MOSCOW (Reuters) – A visit to Georgia by senior NATO officials this week was anti-Russian and showed the alliance is driven by Cold War-style thinking, Russia’s Foreign Ministry said on Wednesday.
“Decisions taken … confirmed that in NATO, the Cold War-era reflexes of ‘them and us’ are at work once again,” a statement said.
“We cannot view steps to intensify relations between the alliance and Georgia any other way than as encouragement for new adventures … We believe the alliance’s session in Tbilisi in the current conditions was not timely and does not help stabilization in the region.”
The statement said the visit showed an anti-Russian tendency because NATO officials only viewed war damage inside Georgia, and not in the breakaway region of South Ossetia, which Georgian troops had tried to retake.
NATO Secretary-General Jaap de Hoop Scheffer this week led a session in Tbilisi of the North Atlantic Council, the alliance’s highest political decision-making body, and an inaugural session of a Georgia-NATO commission.

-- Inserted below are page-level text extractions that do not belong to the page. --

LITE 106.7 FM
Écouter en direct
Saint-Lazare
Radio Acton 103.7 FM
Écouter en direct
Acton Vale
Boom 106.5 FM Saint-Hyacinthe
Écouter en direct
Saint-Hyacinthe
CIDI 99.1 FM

NATO states created the commission to bolster ties with Georgia in the aftermath of Russia’s military intervention in the ex-Soviet state last month, which drew widespread international condemnation.
Russia said it sent in troops to prevent what it called a genocide by Georgian forces against Moscow-backed separatists. Moscow has accused Tbilisi’s Western allies of encouraging aggression by helping to arm and train Georgia’s military.